Catholic Anti-Abortion Activist Asks Supreme Court to Review N.J. 'Buffer Zones' Law
She argues that banning 'sidewalk counseling' of women in the zones outside abortion clinics violates the First Amendment.
By Gary Gately
A Catholic pro-life activist in New Jersey has asked the U.S. Supreme Court to take up a First Amendment challenge to a city law that bans “sidewalk counseling” of women entering abortion clinics.
In her petition to the Supreme Court, Jeryl Turco argues that Englewood’s “buffer zones” forbidding pro-lifers from approaching women within eight feet of abortion clinics violates her right to free speech under the U.S. Constitution.
For more than 15 years, Turco has spoken to women approaching the clinics to try to dissuade them from having abortions, handed out rosaries and literature about prenatal care and invited the women to accompany her to a pregnancy crisis center across the street.
She often tells women approaching an Englewood clinic “we can help you” and “we are praying for you.”
Attorneys with the conservative Christian legal organization American Center for Law & Justice (ACLJ), who are representing Turco, seek to overturn a January 2024 Third Circuit U.S.Court of Appeals ruling affirming a lower court decision that the law is constitutional because it is “narrowly tailored, accords with the First Amendment and is not overbroad.”
The appeals court found that the law served the city’s interests in protecting the health and safety of its citizens and their right to seek medical services, including at abortion clinics and facilities providing gender-transition procedures, also covered by the law.
The city said it adopted the ordinance in 2013, imposing a maximum penalty of a 90-day jail term and a $1,000 fine for violations, as a way to deal with aggressive protests from an evangelical group called Bread of Life.
(Turco, who is not affiliated with Bread of Life, sued the city to challenge the law and had prevailed in a lower court.)
The Third Circuit appeals court cited the 2000 U.S. Supreme Court’s decision in Hill v.

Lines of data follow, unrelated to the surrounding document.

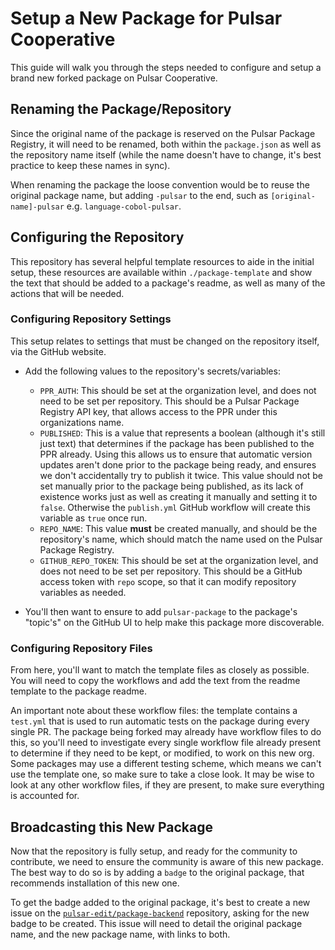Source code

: # Setup a New Package for Pulsar Cooperative

This guide will walk you through the steps needed to configure and setup a brand new forked package on Pulsar Cooperative.

## Renaming the Package/Repository

Since the original name of the package is reserved on the Pulsar Package Registry, it will need to be renamed, both within the `package.json` as well as the repository name itself (while the name doesn't have to change, it's best practice to keep these names in sync).

When renaming the package the loose convention would be to reuse the original package name, but adding `-pulsar` to the end, such as `[original-name]-pulsar` e.g. `language-cobol-pulsar`.

## Configuring the Repository

This repository has several helpful template resources to aide in the initial setup, these resources are available within `./package-template` and show the text that should be added to a package's readme, as well as many of the actions that will be needed.

### Configuring Repository Settings

This setup relates to settings that must be changed on the repository itself, via the GitHub website.

* Add the following values to the repository's secrets/variables:

  - `PPR_AUTH`: This should be set at the organization level, and does not need to be set per repository. This should be a Pulsar Package Registry API key, that allows access to the PPR under this organizations name.
  - `PUBLISHED`: This is a value that represents a boolean (although it's still just text) that determines if the package has been published to the PPR already. Using this allows us to ensure that automatic version updates aren't done prior to the package being ready, and ensures we don't accidentally try to publish it twice. This value should not be set manually prior to the package being published, as its lack of existence works just as well as creating it manually and setting it to `false`. Otherwise the `publish.yml` GitHub workflow will create this variable as `true` once run.
  - `REPO_NAME`: This value **must** be created manually, and should be the repository's name, which should match the name used on the Pulsar Package Registry.
  - `GITHUB_REPO_TOKEN`: This should be set at the organization level, and does not need to be set per repository. This should be a GitHub access token with `repo` scope, so that it can modify repository variables as needed.

* You'll then want to ensure to add `pulsar-package` to the package's "topic's" on the GitHub UI to help make this package more discoverable.

### Configuring Repository Files

From here, you'll want to match the template files as closely as possible. You will need to copy the workflows and add the text from the readme template to the package readme.

An important note about these workflow files: the template contains a `test.yml` that is used to run automatic tests on the package during every single PR. The package being forked may already have workflow files to do this, so you'll need to investigate every single workflow file already present to determine if they need to be kept, or modified, to work on this new org. Some packages may use a different testing scheme, which means we can't use the template one, so make sure to take a close look. It may be wise to look at any other workflow files, if they are present, to make sure everything is accounted for.

## Broadcasting this New Package

Now that the repository is fully setup, and ready for the community to contribute, we need to ensure the community is aware of this new package. The best way to do so is by adding a `badge` to the original package, that recommends installation of this new one.

To get the badge added to the original package, it's best to create a new issue on the [`pulsar-edit/package-backend`](https://github.com/pulsar-edit/package-backend) repository, asking for the new badge to be created. This issue will need to detail the original package name, and the new package name, with links to both.
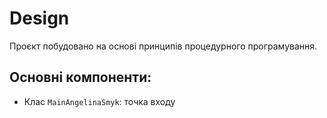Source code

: # Design

Проєкт побудовано на основі принципів процедурного програмування.

## Основні компоненти:
- Клас `MainAngelinaSmyk`: точка входу
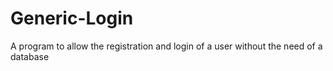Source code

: # Generic-Login
A program to allow the registration and login of a user without the need of a database
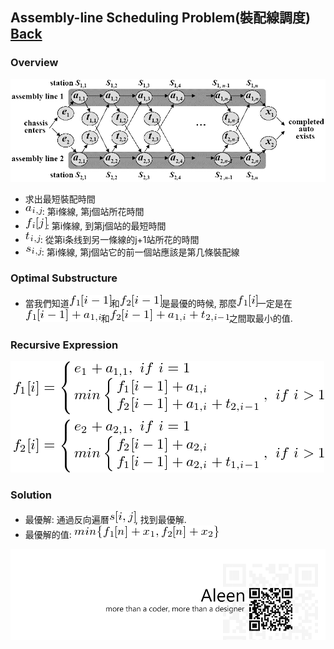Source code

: ## Assembly-line Scheduling Problem(裝配線調度)	[Back](./../DP.md)

### Overview
<img src="./overview.png">

- 求出最短裝配時間
- <img src="./aij.png">: 第i條線, 第j個站所花時間
- <img src="./fij.png">: 第i條線, 到第j個站的最短時間
- <img src="./tij.png">: 從第i条线到另一條線的j+1站所花的時間
- <img src="./sij.png">: 第i條線, 第j個站它的前一個站應該是第几條裝配線

### Optimal Substructure
- 當我們知道<img src="./f1.png">和<img src="./f2.png">是最優的時候, 那麼<img src="./f1i.png">一定是在<img src="./first.png">和<img src="./second.png">之間取最小的值.

### Recursive Expression
<img src="./recursive_expression.png">

### Solution
- 最優解: 通過反向遍曆<img src="./sij_array.png">, 找到最優解.
- 最優解的值: <img src="./optimal_value.png">

<a href="http://aleen42.github.io/" target="_blank" ><img src="./../../../../pic/tail.gif"></a>
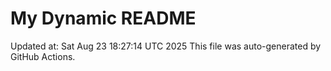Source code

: # My Dynamic README
Updated at: Sat Aug 23 18:27:14 UTC 2025
This file was auto-generated by GitHub Actions.
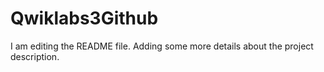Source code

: # Qwiklabs3Github
I am editing the README file. Adding some more details about the project description.
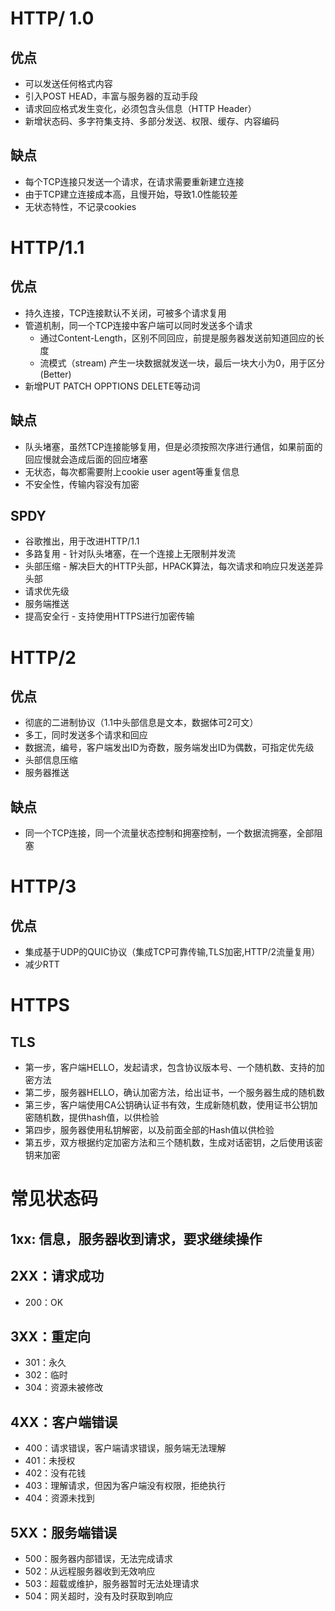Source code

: # HTTP/ 1.0

## 优点

- 可以发送任何格式内容
- 引入POST HEAD，丰富与服务器的互动手段
- 请求回应格式发生变化，必须包含头信息（HTTP Header）
- 新增状态码、多字符集支持、多部分发送、权限、缓存、内容编码

## 缺点

- 每个TCP连接只发送一个请求，在请求需要重新建立连接
- 由于TCP建立连接成本高，且慢开始，导致1.0性能较差
- 无状态特性，不记录cookies

# HTTP/1.1

## 优点

- 持久连接，TCP连接默认不关闭，可被多个请求复用
- 管道机制，同一个TCP连接中客户端可以同时发送多个请求
  - 通过Content-Length，区别不同回应，前提是服务器发送前知道回应的长度
  - 流模式（stream) 产生一块数据就发送一块，最后一块大小为0，用于区分(Better)
- 新增PUT PATCH OPPTIONS DELETE等动词

## 缺点

- 队头堵塞，虽然TCP连接能够复用，但是必须按照次序进行通信，如果前面的回应慢就会造成后面的回应堵塞
- 无状态，每次都需要附上cookie user agent等重复信息
- 不安全性，传输内容没有加密

## SPDY

- 谷歌推出，用于改进HTTP/1.1
- 多路复用 - 针对队头堵塞，在一个连接上无限制并发流
- 头部压缩 - 解决巨大的HTTP头部，HPACK算法，每次请求和响应只发送差异头部
- 请求优先级
- 服务端推送
- 提高安全行 - 支持使用HTTPS进行加密传输

# HTTP/2

## 优点

- 彻底的二进制协议（1.1中头部信息是文本，数据体可2可文）
- 多工，同时发送多个请求和回应
- 数据流，编号，客户端发出ID为奇数，服务端发出ID为偶数，可指定优先级
- 头部信息压缩
- 服务器推送

## 缺点

- 同一个TCP连接，同一个流量状态控制和拥塞控制，一个数据流拥塞，全部阻塞

# HTTP/3

## 优点

- 集成基于UDP的QUIC协议（集成TCP可靠传输,TLS加密,HTTP/2流量复用）
- 减少RTT

# HTTPS

## TLS

- 第一步，客户端HELLO，发起请求，包含协议版本号、一个随机数、支持的加密方法
- 第二步，服务器HELLO，确认加密方法，给出证书，一个服务器生成的随机数
- 第三步，客户端使用CA公钥确认证书有效，生成新随机数，使用证书公钥加密随机数，提供hash值，以供检验
- 第四步，服务器使用私钥解密，以及前面全部的Hash值以供检验
- 第五步，双方根据约定加密方法和三个随机数，生成对话密钥，之后使用该密钥来加密

# 常见状态码

## 1xx: 信息，服务器收到请求，要求继续操作

## 2XX：请求成功

- 200：OK

## 3XX：重定向

- 301：永久
- 302：临时
- 304：资源未被修改

## 4XX：客户端错误

- 400：请求错误，客户端请求错误，服务端无法理解
- 401：未授权
- 402：没有花钱
- 403：理解请求，但因为客户端没有权限，拒绝执行
- 404：资源未找到

## 5XX：服务端错误

- 500：服务器内部错误，无法完成请求
- 502：从远程服务器收到无效响应
- 503：超载或维护，服务器暂时无法处理请求
- 504：网关超时，没有及时获取到响应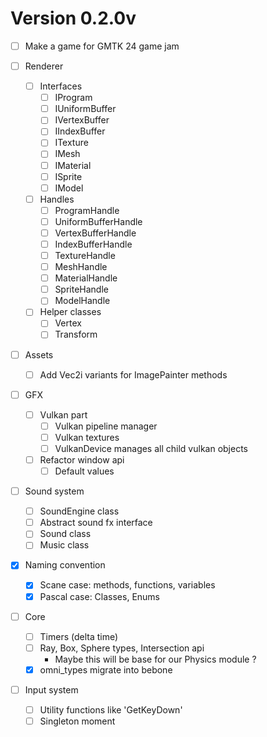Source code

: # Version 0.2.0v

- [ ] Make a game for GMTK 24 game jam

- [ ] Renderer
    - [ ] Interfaces
        - [ ] IProgram
        - [ ] IUniformBuffer
        - [ ] IVertexBuffer
        - [ ] IIndexBuffer
        - [ ] ITexture
        - [ ] IMesh
        - [ ] IMaterial
        - [ ] ISprite
        - [ ] IModel

    - [ ] Handles
        - [ ] ProgramHandle
        - [ ] UniformBufferHandle
        - [ ] VertexBufferHandle
        - [ ] IndexBufferHandle
        - [ ] TextureHandle
        - [ ] MeshHandle
        - [ ] MaterialHandle
        - [ ] SpriteHandle
        - [ ] ModelHandle

    - [ ] Helper classes
        - [ ] Vertex
        - [ ] Transform

- [ ] Assets 
    - [ ] Add Vec2i variants for ImagePainter methods

- [ ] GFX
    - [ ] Vulkan part
        - [ ] Vulkan pipeline manager
        - [ ] Vulkan textures
        - [ ] VulkanDevice manages all child vulkan objects
    - [ ] Refactor window api
        - [ ] Default values

- [ ] Sound system
    - [ ] SoundEngine class
    - [ ] Abstract sound fx interface
    - [ ] Sound class
    - [ ] Music class

- [x] Naming convention
    - [x] Scane case: methods, functions, variables
    - [x] Pascal case: Classes, Enums

- [ ] Core
    - [ ] Timers (delta time) 
    - [ ] Ray, Box, Sphere types, Intersection api
        - Maybe this will be base for our Physics module ?
    - [x] omni_types migrate into bebone

- [ ] Input system
    - [ ] Utility functions like 'GetKeyDown'
    - [ ] Singleton moment    
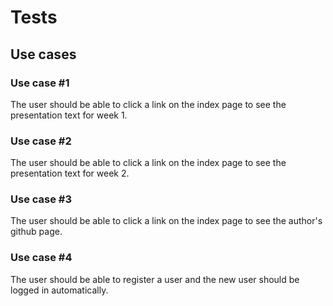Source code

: # Tests

## Use cases

### Use case #1
The user should be able to click a link on the index page to see the presentation text for week 1.

### Use case #2
The user should be able to click a link on the index page to see the presentation text for week 2.

### Use case #3
The user should be able to click a link on the index page to see the author's github page.

### Use case #4
The user should be able to register a user and the new user should be logged in automatically.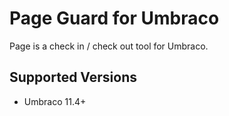 ﻿# Page Guard for Umbraco

Page is a check in / check out tool for Umbraco.

## Supported Versions

- Umbraco 11.4+
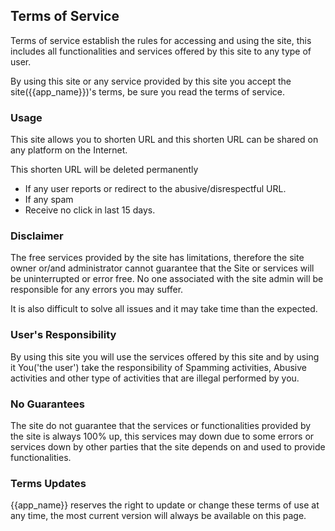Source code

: ## Terms of Service

Terms of service establish the rules for accessing and using the site, this includes all functionalities and services offered by this site to any type of user.

By using this site or any service provided by this site you accept the site({{app_name}})'s terms, be sure you read the terms of service.

### Usage

This site allows you to shorten URL and this shorten URL can be shared on any platform on the Internet.

This shorten URL will be deleted permanently

* If any user reports or redirect to the abusive/disrespectful URL.
* If any spam
* Receive no click in last 15 days.

### Disclaimer

The free services provided by the site has limitations, therefore the site owner or/and administrator cannot guarantee that the Site or services will be uninterrupted or error free. No one associated with the site admin will be responsible for any errors you may suffer.

It is also difficult to solve all issues and it may take time than the expected.


### User's Responsibility

By using this site you will use the services offered by this site and by using it You('the user') take the responsibility of Spamming activities, Abusive activities and other type of activities that are illegal performed by you.


### No Guarantees

The site do not guarantee that the services or functionalities provided by the site is always 100% up, this services may down due to some errors or services down by other parties that the site depends on and used to provide functionalities.


### Terms Updates

{{app_name}} reserves the right to update or change these terms of use at any time, the most current version will always be available on this page.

Colorado, upholding a ban on sidewalk counselors approaching women in an eight-foot buffer zone outside abortion clinics.
In December 2023, the Supreme Court let stand the 23-year-old Hill precedent when justices declined to hear a Catholic sidewalk counselor’s challenge of a buffer zone in Westchester County, a New York suburb.
But ACLJ attorneys argued that Hill should be overturned, noting that several Supreme Court justices have criticized it as a violation of the First Amendment right to free speech.
The ACLJ attorneys also cited the Sixth U.S. Circuit of Appeals 2022 ruling in Sisters for Life v. Louisville-Jefferson County that a "buffer zone" around a Kentucky abortion clinic's entrance violates the First Amendment, and the U.S. Supreme Court striking down a similar law in Massachusetts on grounds that it violated the First Amendment in McCullen v. Coakley.
In a statement, the ACLJ said: “Our client, Jeryl, and counselors like her engage in gentle, personal dialogues with women entering abortion clinics, providing them with alternative options and support. These counselors operate from a place of deep concern for women and the unborn, striving to present information and care that are not available within abortion clinics.”
Englewood officials had no immediate comment.